It’s no secret that TikTok has surged as a global giant. The explosive rise of the video platform has led to concerns over data privacy and data harvesting. The Chinese app is now being coined as a “weapon of mass destruction.” Its victims: regular iPhone users like you and me. Its ties to China and Chinese geo-political motives are under major scrutiny. TikTok is owned by ByteDance, one of China’s most lucrative private companies. TikTok’s chokehold on the West is as fascinating as it is daunting, and the future implications are unknown. But what we do know is that as the app’s influence grows, so will tensions between the U.S. and China, along with threats to data privacy.
CBS NEWS: TikTok faces growing national security concerns: “It’s not just the collection or theft of that data”
By Scott MacFarlane; December 12, 2022
With more than 1 billion monthly users worldwide, TikTok has transfixed many users with a platform that seems to know who they are. But critics say TikTok might know too much.
The popular social media app tracks its users’ likes, dislikes, and personal information, including email addresses, phone numbers, and WiFi networks.

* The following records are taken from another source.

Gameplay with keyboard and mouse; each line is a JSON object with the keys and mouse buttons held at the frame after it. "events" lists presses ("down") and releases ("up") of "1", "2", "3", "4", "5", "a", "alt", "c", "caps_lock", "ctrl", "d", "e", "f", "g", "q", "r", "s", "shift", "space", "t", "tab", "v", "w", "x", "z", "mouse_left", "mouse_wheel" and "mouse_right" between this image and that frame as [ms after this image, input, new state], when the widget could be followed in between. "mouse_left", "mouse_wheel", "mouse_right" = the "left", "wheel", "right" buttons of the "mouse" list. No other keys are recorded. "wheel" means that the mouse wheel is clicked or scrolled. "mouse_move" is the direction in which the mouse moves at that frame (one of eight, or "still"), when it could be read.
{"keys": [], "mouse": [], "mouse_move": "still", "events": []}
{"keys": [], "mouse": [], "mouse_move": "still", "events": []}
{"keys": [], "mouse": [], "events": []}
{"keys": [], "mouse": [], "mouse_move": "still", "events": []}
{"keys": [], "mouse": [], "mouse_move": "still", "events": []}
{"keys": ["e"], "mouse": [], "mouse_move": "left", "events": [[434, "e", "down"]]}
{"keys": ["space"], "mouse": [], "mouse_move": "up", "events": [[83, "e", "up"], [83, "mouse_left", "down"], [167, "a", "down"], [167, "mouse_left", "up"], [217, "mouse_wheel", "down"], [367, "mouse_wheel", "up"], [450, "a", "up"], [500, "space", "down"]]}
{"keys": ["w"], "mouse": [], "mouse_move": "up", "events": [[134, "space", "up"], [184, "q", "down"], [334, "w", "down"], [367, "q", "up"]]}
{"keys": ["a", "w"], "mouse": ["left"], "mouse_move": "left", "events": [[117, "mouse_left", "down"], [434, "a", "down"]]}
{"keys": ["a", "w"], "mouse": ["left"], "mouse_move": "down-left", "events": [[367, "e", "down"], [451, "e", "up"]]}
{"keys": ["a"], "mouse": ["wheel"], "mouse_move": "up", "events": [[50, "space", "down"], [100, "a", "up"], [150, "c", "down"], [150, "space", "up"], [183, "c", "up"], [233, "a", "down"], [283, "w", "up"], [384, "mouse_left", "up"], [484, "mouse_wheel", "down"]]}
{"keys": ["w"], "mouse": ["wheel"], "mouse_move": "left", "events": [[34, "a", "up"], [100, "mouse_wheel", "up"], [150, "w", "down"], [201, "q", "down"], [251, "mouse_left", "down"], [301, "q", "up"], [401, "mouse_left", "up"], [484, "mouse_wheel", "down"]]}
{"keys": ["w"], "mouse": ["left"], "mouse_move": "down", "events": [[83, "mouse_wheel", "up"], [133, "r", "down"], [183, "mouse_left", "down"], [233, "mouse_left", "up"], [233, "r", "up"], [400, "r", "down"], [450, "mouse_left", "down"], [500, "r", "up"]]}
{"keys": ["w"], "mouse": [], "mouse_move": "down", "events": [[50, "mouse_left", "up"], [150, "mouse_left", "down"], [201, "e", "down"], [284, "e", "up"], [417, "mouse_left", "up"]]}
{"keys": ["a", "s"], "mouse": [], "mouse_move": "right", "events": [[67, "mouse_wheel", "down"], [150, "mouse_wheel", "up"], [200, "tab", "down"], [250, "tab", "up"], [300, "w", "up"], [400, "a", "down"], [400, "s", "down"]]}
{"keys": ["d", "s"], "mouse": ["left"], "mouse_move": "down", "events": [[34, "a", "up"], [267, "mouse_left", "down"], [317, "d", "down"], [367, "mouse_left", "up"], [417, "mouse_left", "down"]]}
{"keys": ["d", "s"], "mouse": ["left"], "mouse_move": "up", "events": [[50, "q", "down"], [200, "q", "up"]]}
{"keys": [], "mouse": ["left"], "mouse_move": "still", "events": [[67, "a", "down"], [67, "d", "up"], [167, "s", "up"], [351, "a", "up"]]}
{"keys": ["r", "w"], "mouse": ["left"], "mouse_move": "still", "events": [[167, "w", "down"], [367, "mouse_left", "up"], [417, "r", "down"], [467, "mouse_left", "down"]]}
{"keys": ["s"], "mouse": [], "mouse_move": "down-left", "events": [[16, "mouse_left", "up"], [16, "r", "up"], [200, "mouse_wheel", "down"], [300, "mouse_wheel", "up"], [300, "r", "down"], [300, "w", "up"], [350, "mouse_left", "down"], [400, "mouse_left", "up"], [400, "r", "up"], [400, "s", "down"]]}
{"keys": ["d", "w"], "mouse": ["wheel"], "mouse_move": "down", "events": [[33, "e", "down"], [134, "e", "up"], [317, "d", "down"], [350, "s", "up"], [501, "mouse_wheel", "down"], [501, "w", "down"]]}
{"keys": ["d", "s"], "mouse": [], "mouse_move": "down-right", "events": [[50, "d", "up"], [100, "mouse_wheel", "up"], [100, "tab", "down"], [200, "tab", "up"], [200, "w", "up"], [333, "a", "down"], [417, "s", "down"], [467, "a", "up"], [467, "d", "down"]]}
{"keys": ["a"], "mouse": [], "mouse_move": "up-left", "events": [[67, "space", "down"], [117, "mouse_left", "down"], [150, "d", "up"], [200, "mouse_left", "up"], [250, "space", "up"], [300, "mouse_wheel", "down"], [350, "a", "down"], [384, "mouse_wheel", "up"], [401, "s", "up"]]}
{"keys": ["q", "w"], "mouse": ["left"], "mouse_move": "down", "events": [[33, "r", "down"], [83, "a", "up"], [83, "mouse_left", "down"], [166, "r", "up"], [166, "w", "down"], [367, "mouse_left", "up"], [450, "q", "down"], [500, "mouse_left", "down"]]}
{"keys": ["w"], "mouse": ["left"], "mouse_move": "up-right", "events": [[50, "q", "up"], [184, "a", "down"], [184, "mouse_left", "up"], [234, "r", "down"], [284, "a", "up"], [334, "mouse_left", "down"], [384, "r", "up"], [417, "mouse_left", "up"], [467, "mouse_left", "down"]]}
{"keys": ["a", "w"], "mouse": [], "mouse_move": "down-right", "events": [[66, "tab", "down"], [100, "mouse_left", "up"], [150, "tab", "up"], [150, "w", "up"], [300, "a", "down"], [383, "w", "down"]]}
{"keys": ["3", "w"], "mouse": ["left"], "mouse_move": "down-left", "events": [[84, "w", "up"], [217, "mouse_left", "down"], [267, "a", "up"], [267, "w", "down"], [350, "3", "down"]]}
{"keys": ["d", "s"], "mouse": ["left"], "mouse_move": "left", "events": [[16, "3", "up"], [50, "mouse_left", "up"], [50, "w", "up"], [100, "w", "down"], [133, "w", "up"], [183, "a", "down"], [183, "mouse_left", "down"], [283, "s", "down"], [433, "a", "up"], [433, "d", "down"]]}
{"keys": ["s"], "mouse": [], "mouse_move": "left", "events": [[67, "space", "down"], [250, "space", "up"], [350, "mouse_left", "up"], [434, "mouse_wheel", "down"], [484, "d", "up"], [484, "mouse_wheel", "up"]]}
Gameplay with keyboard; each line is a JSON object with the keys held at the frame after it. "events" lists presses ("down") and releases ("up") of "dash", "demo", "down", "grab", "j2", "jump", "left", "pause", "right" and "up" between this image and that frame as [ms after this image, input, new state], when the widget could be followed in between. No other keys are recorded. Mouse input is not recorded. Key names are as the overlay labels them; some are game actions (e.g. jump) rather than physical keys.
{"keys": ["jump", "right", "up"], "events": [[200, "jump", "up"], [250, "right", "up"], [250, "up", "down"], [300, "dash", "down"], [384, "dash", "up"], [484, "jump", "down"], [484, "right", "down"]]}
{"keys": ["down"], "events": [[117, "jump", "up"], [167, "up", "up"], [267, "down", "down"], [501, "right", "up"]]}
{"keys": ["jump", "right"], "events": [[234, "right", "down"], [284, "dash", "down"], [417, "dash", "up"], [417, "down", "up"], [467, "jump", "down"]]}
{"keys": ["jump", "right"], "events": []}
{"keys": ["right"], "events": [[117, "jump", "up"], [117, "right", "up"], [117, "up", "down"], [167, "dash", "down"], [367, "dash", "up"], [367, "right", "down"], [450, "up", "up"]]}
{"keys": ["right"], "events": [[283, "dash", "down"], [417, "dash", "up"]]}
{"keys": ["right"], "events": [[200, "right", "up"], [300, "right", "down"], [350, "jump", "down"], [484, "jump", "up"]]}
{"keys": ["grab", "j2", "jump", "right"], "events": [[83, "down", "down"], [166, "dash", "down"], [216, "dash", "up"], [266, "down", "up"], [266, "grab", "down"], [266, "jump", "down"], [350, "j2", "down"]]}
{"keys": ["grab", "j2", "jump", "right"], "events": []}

Gizmodo senior technology reporter Thomas Germain showed CBS News how TikTok sweeps up user data, including access to users’ contacts.
“They’re looking through all of my contacts to see whether those people are on TikTok, but who knows what they’re doing with it,” Germain said. “They’re definitely keeping track of everything that’s in there, whether those people are on TikTok or not. And the interesting thing there is my friends didn’t consent to having their phone numbers and emails uploaded in TikTok.”
While other apps also take similar data, TikTok’s parent company is Chinese-owned ByteDance, and U.S. officials have repeatedly warned that the Chinese government could force the company to share the data it collects on its users.
“We do have national security concerns,” FBI Director Christopher Wray said in November. “They include the possibility that the Chinese government could use it to control data collection on millions of users.”
A growing number of states and the U.S. military have banned the use of TikTok on government-issued devices because of those fears.
John Carlin, who previously ran the Justice Department’s National Security Division, said the collected data can be very valuable.
“We think about data itself — people have called it the new oil,” Carlin said.
He worries Chinese officials could also influence what videos are shown to Americans.
“It’s not just the collection or theft of that data,” Carlin said. “It’s also manipulating what it is that you see. And the question is for the national security professionals, do we want China determining what it is that we see here in America?”
Michael Beckerman, TikTok’s head of public policy for the Americas, said the concern is overstated and “makes for good politics.” He said TikTok collects less data than other social media apps and is also working to move user data to servers in the U.S. — out of reach of China.
“This would be the firewall,” Beckerman said. “Nothing is bulletproof, but for the concerns that are being raised on this, yeah, this is bulletproof.”
The Biden administration is investigating TikTok’s plan to house its data in the U.S. as part of a sweeping years-long review over whether the company’s ties to China are a national security threat. It’s unclear when the probe will end.
And more scrutiny is on the way. A top Republican House aide told CBS News that investigating TikTok’s links to China will be a priority as the GOP takes control of the House in January.